>There’s no way Oculus VR is worth anything like the $2 billion that Facebook is offering for it. The company has no revenue, no product on the market, and an unproven technology.
Many keep repeating "there is no bubble", but it is hard for me to believe. The party has to end sometime.
I don't necessarily disagree, but of all the high valuations these days, Oculus strikes me as one of the least offensive. Nearly everyone who has used it has described it as potentially revolutionary. They have a huge lead on competitors, and I'm guessing they may have some patents on key innovations.
He's wrong about Oculus having no revenue: they've sold about $27million in Dev kits and DK2 pre-orders. The writer suggests a valuation of $20million, but didn't even do any research.
What he says at the beginning about the reason inflation is low despite low interest rates being a game of trust is pretty odd-ball as well.
One thing thing that is inflated is Forbes-blogger pagerank, due to Forbes smothering a bunch of crappy blogs in pools of their magazine operation's pagerank.
(I think the Oculus valuation might be high because I don't know of any exclusive patents, etc. they hold. But, both the Anderssen round of investment and the Facebook buyout were supposedly in response to a prototype that hasn't been revealed yet. If they have integrated foveated rendering in a proprietary way, etc. they could take a huge lead as VR explodes)
Oculus does have a real, physical, available product - I've used one personally that my friend bought (albeit through the kickstarter page). There are definitely people who are interested and it actually worked relatively well. Maybe it won't catch on, but I don't think it's absurd like many other tech start ups.
Plus, they weren't bought for $2 billion. They were bought for $400 million in cash and the $1.6 billion in FB stock which is quite a different thing. If you believe that FB is overpriced, then they were really bought for a lot less than $2 billion.
Having a functioning prototype that is good enough to sell is a massive hedge against failure. Even if the company flops, the tech is going to be worth _something_ substantial.
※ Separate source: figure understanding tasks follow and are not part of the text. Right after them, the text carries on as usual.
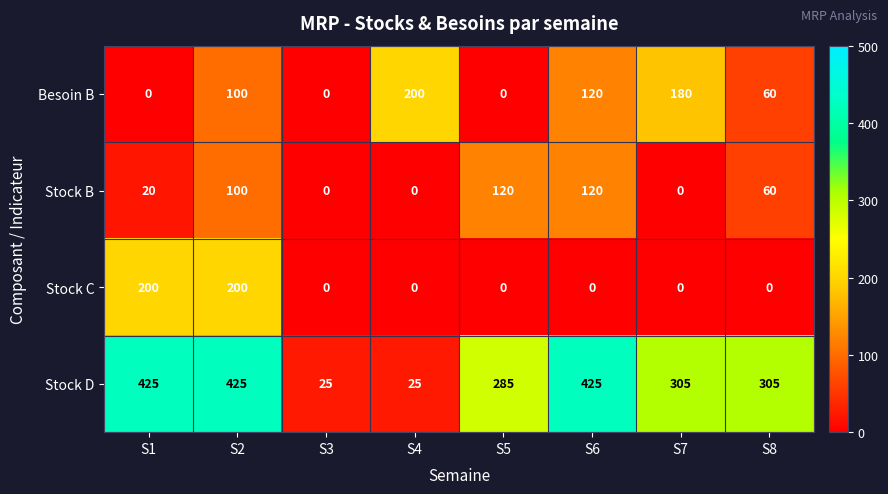

The Stock D series shows 90 at S5. True or false?

False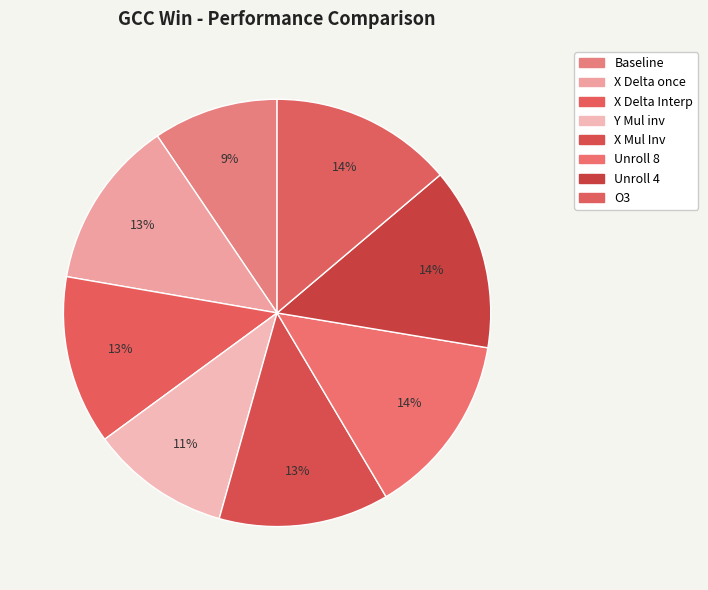

How many slices are in this pie chart?

8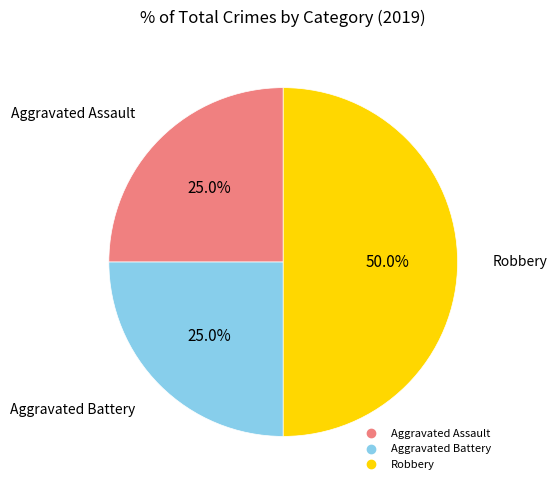

Which has a higher value, Aggravated Assault or Robbery?

Robbery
This is in contrast to a device that exists on paper only: concepts are useful, and engineering has value, but without an physical device there are a lot of reality checks left.
It's the hardware equivalent of ideas are cheap, but implementations are where real value lies.
Oculus really is the wrong company to use to prove we're in a bubble. By most accounts, it's the first good implementation of a technology that we know is going to be huge in the future (see every scifi world ever). Of course it's a risky investment, but the potential payoff is undeniably huge
Sure, the party will end, but how the heck is that going to turn into consumer goods inflation? What "trust" is he ranting about? How is AirBnB going to make chicken unaffordable?
There's no bubble, just way to much money floating around and nothing interesting to buy. Supply of money vastly exceeds the amount of worthy investment vessels. An if you can get a good return at least get lousy return (or none at all) with very small chance of getting awesome return. What are you going to do with your bazzillion dollars? Buy a hotel chain? Another one? Give me a break!
The party won't end until interest rates return to natural levels. Until then you're going to have a tremendous amount of volatility and a market continuing to grow faster than GDP.
Yes, at some point between now and the heat death of the universe, the stock prices of technology companies is very likely to go down. This is not only information-free, it's also not a contrarian opinion.
Many keep repeating "there is no bubble", but it is hard for me to believe. The party has to end sometime.